§ **WORK ITEM**
Will you output all of the data below exactly, omitting the images?

§ **TASK INPUT**
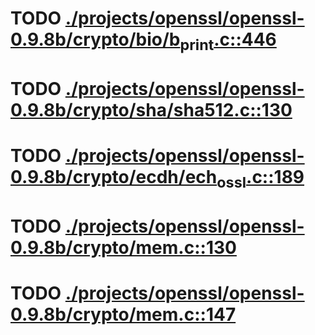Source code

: * TODO [[view:./projects/openssl/openssl-0.9.8b/crypto/bio/b_print.c::face=ovl-face1::linb=446::colb=8::cole=13][ ./projects/openssl/openssl-0.9.8b/crypto/bio/b_print.c::446]]
* TODO [[view:./projects/openssl/openssl-0.9.8b/crypto/sha/sha512.c::face=ovl-face1::linb=130::colb=5::cole=7][ ./projects/openssl/openssl-0.9.8b/crypto/sha/sha512.c::130]]
* TODO [[view:./projects/openssl/openssl-0.9.8b/crypto/ecdh/ech_ossl.c::face=ovl-face1::linb=189::colb=5::cole=8][ ./projects/openssl/openssl-0.9.8b/crypto/ecdh/ech_ossl.c::189]]
* TODO [[view:./projects/openssl/openssl-0.9.8b/crypto/mem.c::face=ovl-face1::linb=130::colb=6::cole=7][ ./projects/openssl/openssl-0.9.8b/crypto/mem.c::130]]
* TODO [[view:./projects/openssl/openssl-0.9.8b/crypto/mem.c::face=ovl-face1::linb=147::colb=6::cole=7][ ./projects/openssl/openssl-0.9.8b/crypto/mem.c::147]]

§ **EXERCISE OUTPUT**
Source code

: * TODO [[view:./projects/openssl/openssl-0.9.8b/crypto/bio/b_print.c::face=ovl-face1::linb=446::colb=8::cole=13][ ./projects/openssl/openssl-0.9.8b/crypto/bio/b_print.c::446]]
* TODO [[view:./projects/openssl/openssl-0.9.8b/crypto/sha/sha512.c::face=ovl-face1::linb=130::colb=5::cole=7][ ./projects/openssl/openssl-0.9.8b/crypto/sha/sha512.c::130]]
* TODO [[view:./projects/openssl/openssl-0.9.8b/crypto/ecdh/ech_ossl.c::face=ovl-face1::linb=189::colb=5::cole=8][ ./projects/openssl/openssl-0.9.8b/crypto/ecdh/ech_ossl.c::189]]
* TODO [[view:./projects/openssl/openssl-0.9.8b/crypto/mem.c::face=ovl-face1::linb=130::colb=6::cole=7][ ./projects/openssl/openssl-0.9.8b/crypto/mem.c::130]]
* TODO [[view:./projects/openssl/openssl-0.9.8b/crypto/mem.c::face=ovl-face1::linb=147::colb=6::cole=7][ ./projects/openssl/openssl-0.9.8b/crypto/mem.c::147]]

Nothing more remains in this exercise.